Why you don't want to work for a UK or European bank after Brexit
As investment banks start thinking about where to base their employees in the post-Brexit world, are you really safer working for a large U.S. investment bank instead of a European or UK bank in London?
Employees of European banks in the City are most pessimistic of their career prospects after the EU referendum vote, according to an eFinancialCareers survey of 1,500 finance professionals in London.
In fact, 65% of European bank employees we surveyed are negative about their career prospects after the Brexit vote. Generally, fear and pessimism in the City pervades anyway – 63% of UK bank employees and 57% of those working at U.S firms said that they were negative about their career prospects.
“Generally, people are scared of losing their jobs currently, but arguably those in European banks are most likely to look for new opportunities,” says Andrew Pringle, director of recruiters Circle Square. “There’s a flight to leave European banks for U.S. firms, but this was the case before Brexit anyway.”
Uncertainty is the biggest trend in the City after Brexit. Close to 50% of people in our survey said they didn’t know whether their job would be under threat after the vote. However, 18% of those working for European firms believed that Brexit would cost them their job, compared to 12% at UK banks and 14% at U.S. institutions.
“Some of the investment banks are already sounding out their EU national employees informally on whether they would be open to a move across to the Continent,” says Stéphane Rambosson, the head of financial services at executive search firm DHR International and former head of French industrials ECM at Citigroup. “People at European institutions feel more exposed.”

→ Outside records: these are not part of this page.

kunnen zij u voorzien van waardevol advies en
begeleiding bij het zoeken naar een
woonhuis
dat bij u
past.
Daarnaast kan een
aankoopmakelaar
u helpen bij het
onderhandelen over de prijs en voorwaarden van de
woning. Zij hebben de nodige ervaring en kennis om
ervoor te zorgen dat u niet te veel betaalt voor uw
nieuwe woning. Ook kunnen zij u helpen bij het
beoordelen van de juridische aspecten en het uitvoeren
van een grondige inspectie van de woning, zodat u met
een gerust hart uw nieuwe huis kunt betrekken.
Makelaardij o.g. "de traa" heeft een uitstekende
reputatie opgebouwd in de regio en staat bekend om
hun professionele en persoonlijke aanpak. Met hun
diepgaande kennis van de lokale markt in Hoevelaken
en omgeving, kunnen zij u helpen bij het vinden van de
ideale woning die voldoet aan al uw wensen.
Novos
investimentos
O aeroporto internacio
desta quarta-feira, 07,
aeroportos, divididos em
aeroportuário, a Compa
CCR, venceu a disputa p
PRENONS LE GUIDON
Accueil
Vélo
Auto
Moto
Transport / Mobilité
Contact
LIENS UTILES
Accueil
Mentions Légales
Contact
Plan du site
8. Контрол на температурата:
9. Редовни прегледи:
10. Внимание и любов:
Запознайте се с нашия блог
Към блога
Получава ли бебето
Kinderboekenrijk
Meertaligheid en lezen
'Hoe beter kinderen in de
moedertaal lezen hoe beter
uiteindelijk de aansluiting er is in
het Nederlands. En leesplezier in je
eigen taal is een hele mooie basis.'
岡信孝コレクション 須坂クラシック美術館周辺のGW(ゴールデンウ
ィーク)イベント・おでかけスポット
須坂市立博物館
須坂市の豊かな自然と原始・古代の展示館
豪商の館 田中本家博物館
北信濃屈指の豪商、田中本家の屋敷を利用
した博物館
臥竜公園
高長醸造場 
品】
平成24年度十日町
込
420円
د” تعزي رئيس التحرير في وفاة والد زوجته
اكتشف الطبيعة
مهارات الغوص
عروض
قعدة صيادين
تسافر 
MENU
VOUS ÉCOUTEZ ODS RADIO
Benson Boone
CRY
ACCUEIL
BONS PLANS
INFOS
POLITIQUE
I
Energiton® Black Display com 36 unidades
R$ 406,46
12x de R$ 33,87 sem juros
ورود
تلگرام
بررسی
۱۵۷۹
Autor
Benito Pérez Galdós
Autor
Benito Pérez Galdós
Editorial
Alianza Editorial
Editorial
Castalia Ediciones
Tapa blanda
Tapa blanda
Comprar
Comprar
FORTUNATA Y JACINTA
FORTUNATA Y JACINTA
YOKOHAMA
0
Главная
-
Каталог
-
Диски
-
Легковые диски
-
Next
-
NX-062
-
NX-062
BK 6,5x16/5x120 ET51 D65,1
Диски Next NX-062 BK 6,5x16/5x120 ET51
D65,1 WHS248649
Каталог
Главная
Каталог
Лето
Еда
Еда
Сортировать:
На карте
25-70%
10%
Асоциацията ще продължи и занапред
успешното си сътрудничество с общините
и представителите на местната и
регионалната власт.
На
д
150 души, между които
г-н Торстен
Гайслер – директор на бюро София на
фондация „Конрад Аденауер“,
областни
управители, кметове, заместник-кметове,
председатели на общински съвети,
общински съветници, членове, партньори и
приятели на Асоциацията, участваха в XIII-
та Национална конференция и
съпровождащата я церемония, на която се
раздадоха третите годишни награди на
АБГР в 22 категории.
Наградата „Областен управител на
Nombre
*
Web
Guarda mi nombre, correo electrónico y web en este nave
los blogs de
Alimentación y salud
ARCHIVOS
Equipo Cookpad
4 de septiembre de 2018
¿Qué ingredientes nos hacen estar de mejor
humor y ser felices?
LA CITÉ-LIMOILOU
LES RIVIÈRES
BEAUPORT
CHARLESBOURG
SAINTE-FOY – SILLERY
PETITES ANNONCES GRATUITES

One associate director at a UK bank in the City suggests that M&A and capital markets bankers remain relatively sanguine about Brexit, but that markets staff are concerned. “A lot of our markets staff are from EU countries, so could easily make the move. So far, however, there’s been little indication that the bank is rushing into any decision."
The flight away from European banks isn’t necessarily restricted to Brexit fears. Deutsche Bank is in the headlines for being systemically dangerous, Credit Suisse has been downsizing and moving jobs out of London anyway, UBS has made some more recent cuts and Barclays has been reducing headcount by an ongoing hiring freeze.
U.S. banks, of course, haven’t been immune to lay offs anyway. However, the dominance of U.S. investment banks in Europe is growing.
A new report by LSE professor Charles Goodhart and Rotterdam School of Management finance professor, Dirk Schoenmaker, suggests that investment banking revenue in Europe is increasingly concentrated among five U.S. investment banks and that such a lack of competition in the market is “dangerous”.
Europe should “cherish” its few remaining investment banks, they suggest, and that large corporates should offer “at least one place in a further U.S. dominated banking syndicate”.
In spite of the pessimism within European banks, employees of U.S. headquartered investment banks were the most down about London. 27% of respondents to our survey from U.S. banks said they were not at all keen to work in London after Brexit, compared to 23% in UK banks and 19% in European firms.